Not long ago I met with a local Historian, Betty DeBary. She briefly mentioned something to me about the history of the Cross Florida Barge Canal that was supposed to run through Marion County. She also mentioned that some of the supports for the bridge are still there. They are located in the median right behind the Sherriff’s station on 441 (in the wooded area). I always look when I’m going that way to try to see them through the trees. Sometimes it’s very hard to locate them, and at other times I can see them clearly. They are still there, three in all, as a reminder of what could of been if the project wasn’t stopped. I cannot even image what our county would of been like if they had succeeded.
One of the bridge supports, in the US 441 median
The Cross Florida Barge Canal was a canal project to connect the Gulf of Mexico and the Atlantic Ocean across Florida for barge traffic. Two sections were built but the project was cancelled, mainly for environmental reasons. It is now a protected green belt corridor, one mile (1.6 km) wide in most places. Named after the leader in the opposition against the canal, Marjorie Harris Carr, it is known as the Marjorie Harris Carr Cross Florida Greenway.
Green on map indicates area not completed. Red on map indicates completed project.
About 28% of the 107-mile project was built—the cross-country section from the St. Johns River to the Oklawaha River, part of the route along the Oklawaha, and a small section at the Gulf of Mexico end up to the dammed Lake Rousseau.
Photo on right:
One of the two completed sections of the Barge Canal, looking west from the SR 19 bridge south of Palatka.
The idea of such a canal was first proposed by Philip II of Spain in 1567. It was repeatedly considered over the years but found to be economically unviable. Secretary of War John C. Calhoun once again proposed a canal in 1818 in order to solve the losses due to shipwrecks and piracy. The Florida Railroad, finished on March 1, 1861, served a similar purpose, connecting the Atlantic Ocean at Fernandina to the Gulf of Mexico at Cedar Key.
In the 1930s, regional politicians lobbied the federal government to fund canal construction as an economic recovery program, and president Franklin D. Roosevelt allocated emergency funds in 1935. Local opponents of the canal protested that the canal would deplete Florida’s aquifers, and work was stopped a year later.
Work was reauthorized in 1942 as a national defense project, with dams and locks to protect the underground water supply. Support for the project from Washington was sporadic, and funds were never allocated to USACE to actually start construction.

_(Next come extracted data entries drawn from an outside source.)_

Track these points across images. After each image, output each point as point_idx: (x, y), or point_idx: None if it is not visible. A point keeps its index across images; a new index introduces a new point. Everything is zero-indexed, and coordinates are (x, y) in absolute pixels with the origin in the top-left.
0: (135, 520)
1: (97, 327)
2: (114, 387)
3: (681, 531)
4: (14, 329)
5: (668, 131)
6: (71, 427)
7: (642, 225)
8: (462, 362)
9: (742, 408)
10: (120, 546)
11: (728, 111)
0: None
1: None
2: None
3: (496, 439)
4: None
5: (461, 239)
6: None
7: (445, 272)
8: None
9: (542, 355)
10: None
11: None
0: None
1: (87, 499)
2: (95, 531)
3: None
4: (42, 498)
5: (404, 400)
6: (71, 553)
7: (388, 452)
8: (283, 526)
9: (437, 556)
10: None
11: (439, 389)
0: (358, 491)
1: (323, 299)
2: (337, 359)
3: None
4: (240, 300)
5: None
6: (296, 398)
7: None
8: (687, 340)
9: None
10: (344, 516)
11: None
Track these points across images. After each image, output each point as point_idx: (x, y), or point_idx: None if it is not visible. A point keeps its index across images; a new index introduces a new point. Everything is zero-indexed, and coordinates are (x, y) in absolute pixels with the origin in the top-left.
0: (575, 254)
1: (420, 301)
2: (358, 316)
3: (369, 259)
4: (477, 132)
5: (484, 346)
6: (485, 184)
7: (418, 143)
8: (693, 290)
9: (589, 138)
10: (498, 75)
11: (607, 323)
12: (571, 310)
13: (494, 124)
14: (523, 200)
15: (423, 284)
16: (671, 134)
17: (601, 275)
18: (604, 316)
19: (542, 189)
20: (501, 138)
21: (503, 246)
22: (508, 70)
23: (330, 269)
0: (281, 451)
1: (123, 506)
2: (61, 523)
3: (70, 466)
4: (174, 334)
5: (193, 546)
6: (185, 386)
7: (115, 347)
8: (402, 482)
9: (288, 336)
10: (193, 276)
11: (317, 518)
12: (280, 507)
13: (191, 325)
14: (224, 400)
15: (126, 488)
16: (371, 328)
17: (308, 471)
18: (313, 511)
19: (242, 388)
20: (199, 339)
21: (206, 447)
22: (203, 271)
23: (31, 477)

Planning was once again given the go-ahead in 1963 with support from president John F. Kennedy, who allocated one million dollars to the project. The next year, Lyndon Johnson set off the explosives that started construction. It was hoped that the canal, along with the St. Johns-Indian River Barge Canal, would provide a quicker and safer route across Florida by 1971.
Opponents subsequently campaigned against the canal on environmental grounds, and the project stopped again in January 1971. It was officially cancelled in 1991. The right-of-way was turned over to the state and became the Marjorie Harris Carr Cross Florida Greenway, named in honor of the woman who led opposition to the canal. Carr had died the prior year, age 82.
Go here to read the full story:
http://en.wikipedia.org/wiki/Cross_Florida_Barge_Canal
This is also where Ocala Waterway got it’s name. Wow! How different things would be if this hugh barge canal ran through our beautiful county. Thank you Marjorie Harris Carr for standing up for what you thought was right in the face of what seemed to be an impossibility.